I have a beauticians who rents two rooms from my salon. I put the price up a little bit. She doesn’t want to pay the new price. She is self employed. But when she first cane she started with our salons client. She built up clients. She is not negotiating with us anymore and doesn’t want to pay more for the rooms. So if she leaves does anyone know how many miles away she can’t rent a room. By the law is she allowed to take the salons client and her clients that she built up.

Thanks in advance.
 
You’re just her landlady not her employer so you have no say on how she runs her business and any clients that she does, automatically become her clients.

You’re getting confused with restrictive clauses applying to employees only. You need a properly drawn up legal contract before the employee starts for those to be effective. Employers without adequate legal knowledge that try to draft their own usually find the contracts are not enforceable.

As she’s employed, she’s entitled to tell the clients when she moves and she can set up in the business next door, if she wants to. There’s nothing you can do about it.

You need to familiarise yourself with the rules around self employment otherwise, you risk a fine from HMRC if they think you’re trying to treat a self employed worker as employed and they do investigate and prosecute.

Here’s a link to my thread regarding the HMRC guidelines.

https://www.salongeek.com/threads/hmrc-guidelines-for-determining-self-employment.295298/
 
My partner is a lawyer and those ‘area clauses’ that salons often write into employee contracts are actually not legally enforceable at all, and it’s a completely made up thing to scare salon employees into not leaving. Just saying
 
My partner is a lawyer and those ‘area clauses’ that salons often write into employee contracts are actually not legally enforceable at all, and it’s a completely made up thing to scare salon employees into not leaving. Just saying

No, it’s not a ‘made up thing’ at all. A radius limit in a restrictive clause can be enforceable but only in very limited circumstances.
────
* _Problem to work on_:
Copy out the forum discussion about a beautician renting rooms in a salon word for word, from its first line to its last.
────
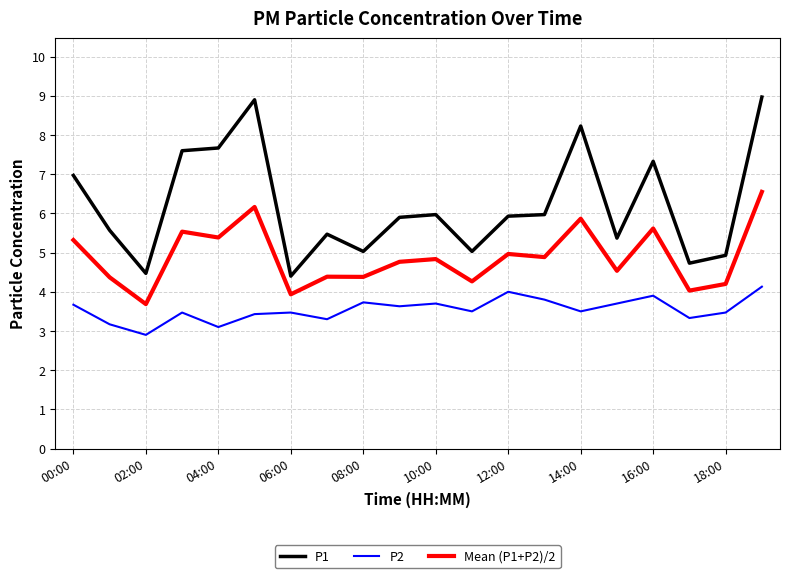

Which series has the largest total across all categories?

P1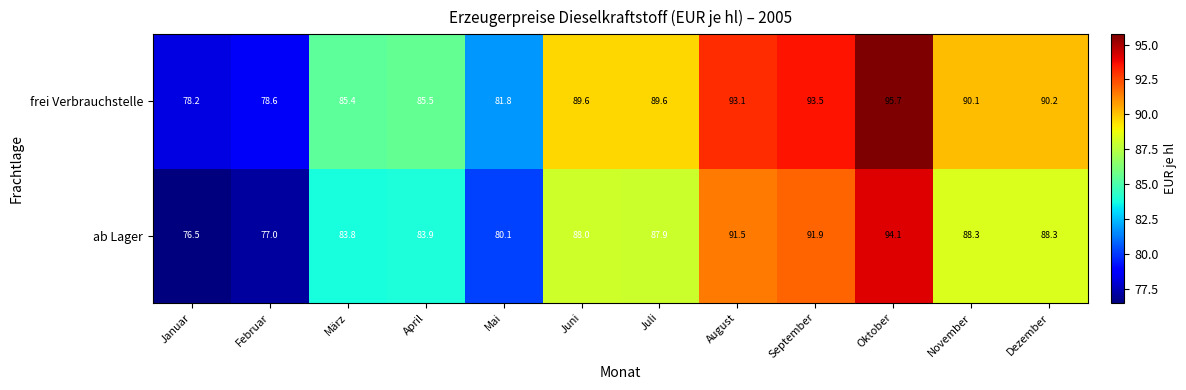

Reading left to right, list all the values displayed in this chart.

frei Verbrauchstelle: Januar=78.2	Februar=78.6	März=85.4	April=85.5	Mai=81.8	Juni=89.6	Juli=89.6	August=93.1	September=93.5	Oktober=95.7	November=90.1	Dezember=90.2
ab Lager: Januar=76.5	Februar=77.0	März=83.8	April=83.9	Mai=80.1	Juni=88.0	Juli=87.9	August=91.5	September=91.9	Oktober=94.1	November=88.3	Dezember=88.3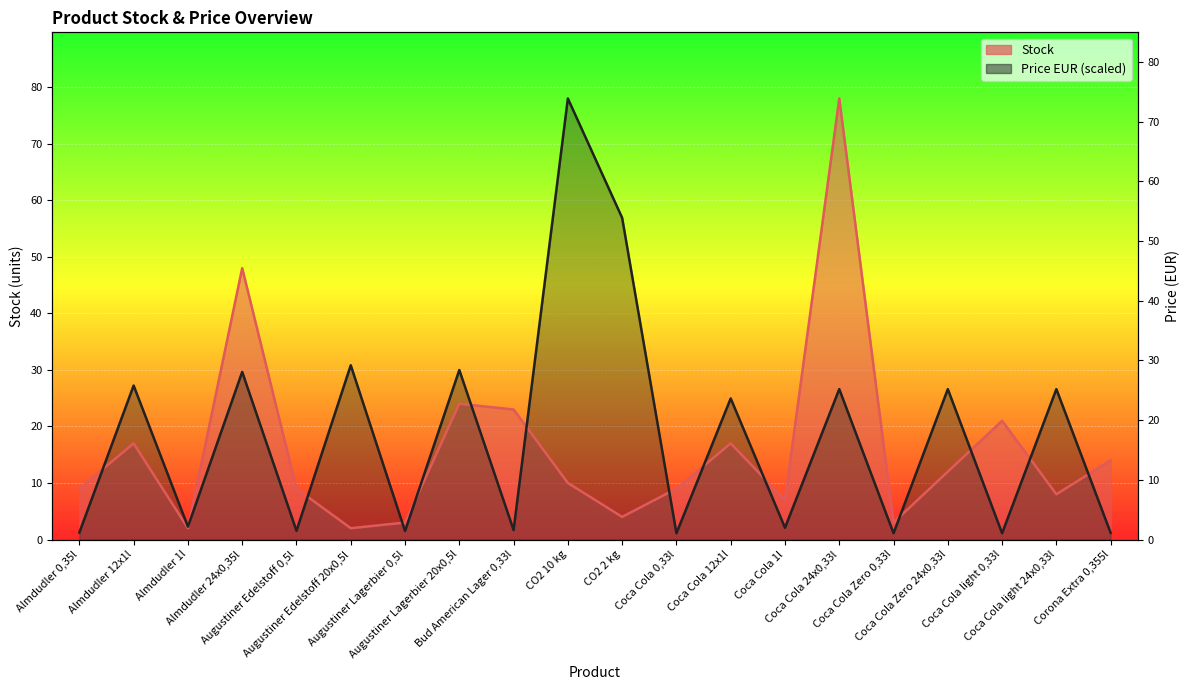

At which label is Stock closest to 40?

Almdudler 24x0,35l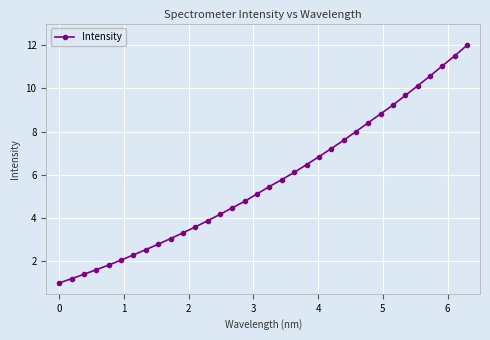

How many distinct data groups are displayed?

1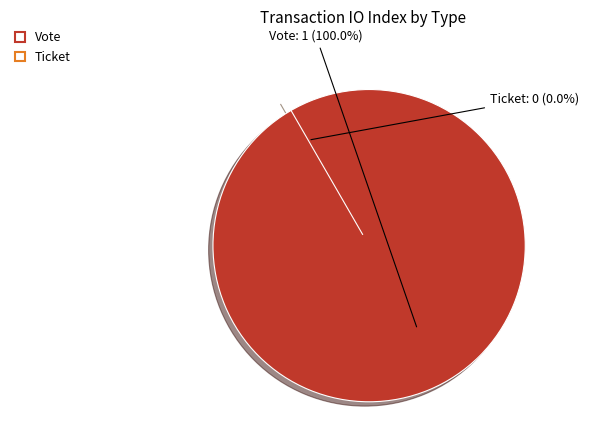

To the nearest percent, what is the average slice percentage?

50%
────
* _Task output_:
I have a beauticians who rents two rooms from my salon. I put the price up a little bit. She doesn’t want to pay the new price. She is self employed. But when she first cane she started with our salons client. She built up clients. She is not negotiating with us anymore and doesn’t want to pay more for the rooms. So if she leaves does anyone know how many miles away she can’t rent a room. By the law is she allowed to take the salons client and her clients that she built up.

Thanks in advance.
 
You’re just her landlady not her employer so you have no say on how she runs her business and any clients that she does, automatically become her clients.

You’re getting confused with restrictive clauses applying to employees only. You need a properly drawn up legal contract before the employee starts for those to be effective. Employers without adequate legal knowledge that try to draft their own usually find the contracts are not enforceable.

As she’s employed, she’s entitled to tell the clients when she moves and she can set up in the business next door, if she wants to. There’s nothing you can do about it.

You need to familiarise yourself with the rules around self employment otherwise, you risk a fine from HMRC if they think you’re trying to treat a self employed worker as employed and they do investigate and prosecute.

Here’s a link to my thread regarding the HMRC guidelines.

https://www.salongeek.com/threads/hmrc-guidelines-for-determining-self-employment.295298/
 
My partner is a lawyer and those ‘area clauses’ that salons often write into employee contracts are actually not legally enforceable at all, and it’s a completely made up thing to scare salon employees into not leaving. Just saying
 
My partner is a lawyer and those ‘area clauses’ that salons often write into employee contracts are actually not legally enforceable at all, and it’s a completely made up thing to scare salon employees into not leaving. Just saying

No, it’s not a ‘made up thing’ at all. A radius limit in a restrictive clause can be enforceable but only in very limited circumstances.